When people find out I do stand-up comedy, they usually ask me who some of my favorite comedians are. And one name always pops to the front of mind every time, but I never say who it is. It’s too hard to explain to someone how one of the funniest and most original talents I’ve ever been lucky enough to witness is a name they’ve never heard of and a comic they’ll never see.
And it’s too hard to talk about how the brilliant Dan Ronan, a man I considered a friend, passed away.
June 6th is, for me, one of the worst days. It was seven years ago today that the world lost Dan. I met Dan in 2010 and we just kind of connected. Even though he was so young, he just knew how to come alive onstage and just get everything to work for him. He was a master joke-writer and one of the most enthusiastic performers I’ve ever had the good fortune to witness.
I was running this show in West Dundee at the Clearwater Theater at the time, and I would always try and book Dan to come out and do a set and he would always say no. And then, nearly every week, he would get a ride from a comic and show up asking to go up anyways. I still remember there was one night when I was sitting in the back of the theater, my head in my hands because I was upset that there was no crowd (this was the norm for my shows there), and Dan came over to me and put his hand on my shoulder and said, “You know, when I see you all sad and angry and bothered like this… it’s my favorite part of coming to this show.”
That’s the kind of guy Dan was.
Another time, Dan performed at a show where it was my birthday. We were in Elgin, Illinois, in another room where if we had more than a dozen people the show was considered a wild success. That night was not a success. But Dan didn’t care. He just wanted to make everyone there laugh. He opened by thanking everyone for coming to his first three Comedy Central special recordings, and closed the show shirtless and demanded that I get up onstage for the best birthday gift he could give me: the opportunity to recite one of his jokes with him.
Dan loved making people laugh and he loved comedy. He helped me run a show that was over 4 hours away in Fond Du Lac, Wisconsin, but the trips to that show and back remain some of my favorite moments in comedy, as we would talk trash about comics we didn’t like or work on material or just listen to great comedy albums.
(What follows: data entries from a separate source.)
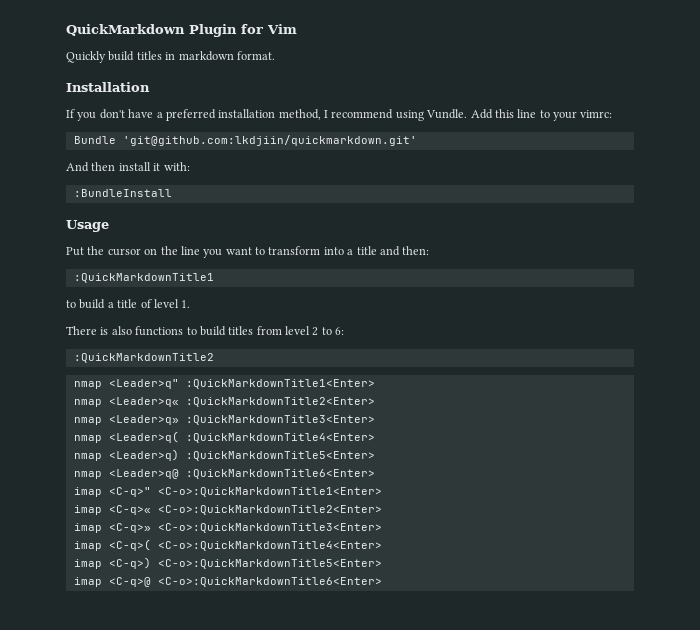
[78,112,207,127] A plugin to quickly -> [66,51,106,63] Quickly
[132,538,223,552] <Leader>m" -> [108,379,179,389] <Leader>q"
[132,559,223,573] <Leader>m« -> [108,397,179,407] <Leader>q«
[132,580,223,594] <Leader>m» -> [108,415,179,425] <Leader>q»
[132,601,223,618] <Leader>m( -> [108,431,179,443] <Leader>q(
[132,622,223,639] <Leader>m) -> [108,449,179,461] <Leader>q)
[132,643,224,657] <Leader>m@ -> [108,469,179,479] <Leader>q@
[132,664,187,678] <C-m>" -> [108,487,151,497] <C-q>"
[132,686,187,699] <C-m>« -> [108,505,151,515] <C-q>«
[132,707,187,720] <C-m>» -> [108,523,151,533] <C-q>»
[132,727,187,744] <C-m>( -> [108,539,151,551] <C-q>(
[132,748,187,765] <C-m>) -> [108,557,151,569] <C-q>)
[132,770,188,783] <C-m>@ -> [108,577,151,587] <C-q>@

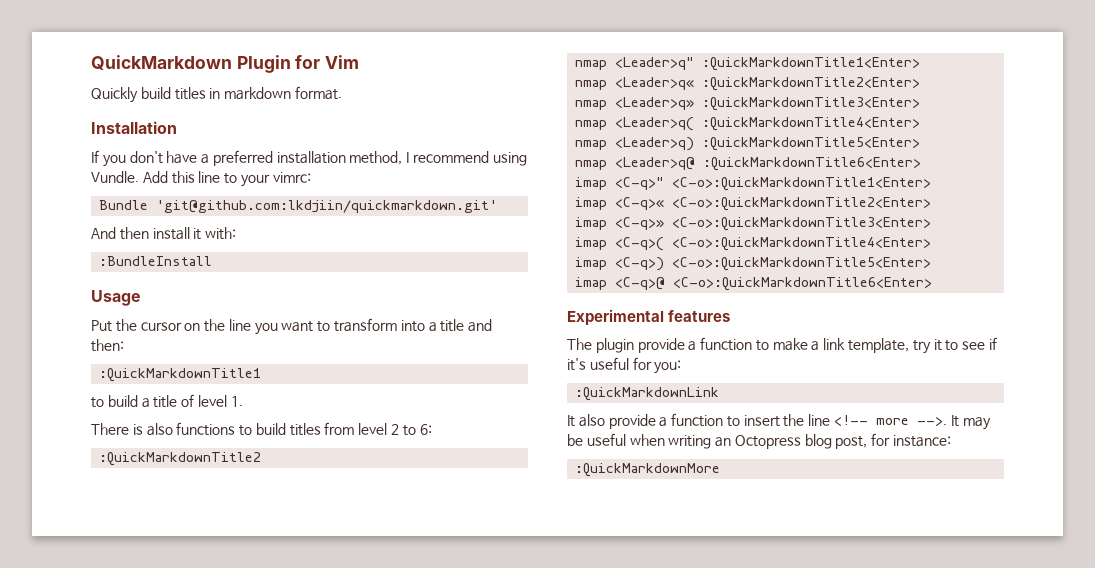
(382, 582) none -> [567,309,731,325] [567,337,997,354] [567,357,682,374] [575,387,720,401] [567,413,991,430] [567,433,952,449] [575,463,721,477] // Experimental features // The plugin provide a function to make a link template, try it to see if it's useful for you: // :QuickMarkdownLink // It also provide a function to insert the line <!-- more -->. It may be useful when writing an Octopress blog post, for instance: // :QuickMarkdownMore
He had one of the best laughs in the world. It could power a city with its electricity. I miss his laugh every day.
I have so many stories of great moments with Dan. He was my friend, but also felt like my little brother sometimes. Hell, he felt like my big brother sometimes, too, because when I was onstage and he was in the crowd, I wanted to hear his laugh so badly.
I still remember hearing about his passing. Facebook posts just kept popping up and we were all convinced it couldn’t be real. He was so young! He had so much life to live! So many opportunities to make people laugh! That night, I drove to an open mic where they played a clip of his comedy, then drove to Entertaining Julia, the legendary Chicago showcase where the amazing Puterbaugh Sisters closed the night by asking people to get up and talk about Dan. I still remember the one point they kept trying to bring home: No one gives a shit where you’re booked, the only true measure of worth is being there for people. That night, so many people were there for me. I got up onstage to speak and started to talk about how Dan was one of the few comics who I let meet my son, Conrad. I got through about half a sentence before I sat down because I couldn’t finish. I felt a dozen hands on my shoulder. That night, I learned the true measure of many of the people I am lucky enough to consider my peers.
One Sunday morning, I woke up to a Facebook message from Dan. He had done a weekend at a club and overslept and needed money for a bus or a train. I apologized because I didn’t have anything to give him. He said it would be fine and that we would have to hang out sometime.
That was the last time I ever got to talk to him.
I wish I could tell him that I’m sorry that I couldn’t be there for him. That I miss him every day. That there are so many comedians he never met who I talk about him to. How, if he was still here and we were doing a show together, I would shoo the comics talking in when he was performing so they could see just what a gifted comic he was. I wish we could talk again, even if it was just him ragging on the terrible shows I made him drive out to.
I wish I could tell him how much I love him. How much so many of us do. And how we’ll always remember him.
I love you, Dan. Thanks for everything.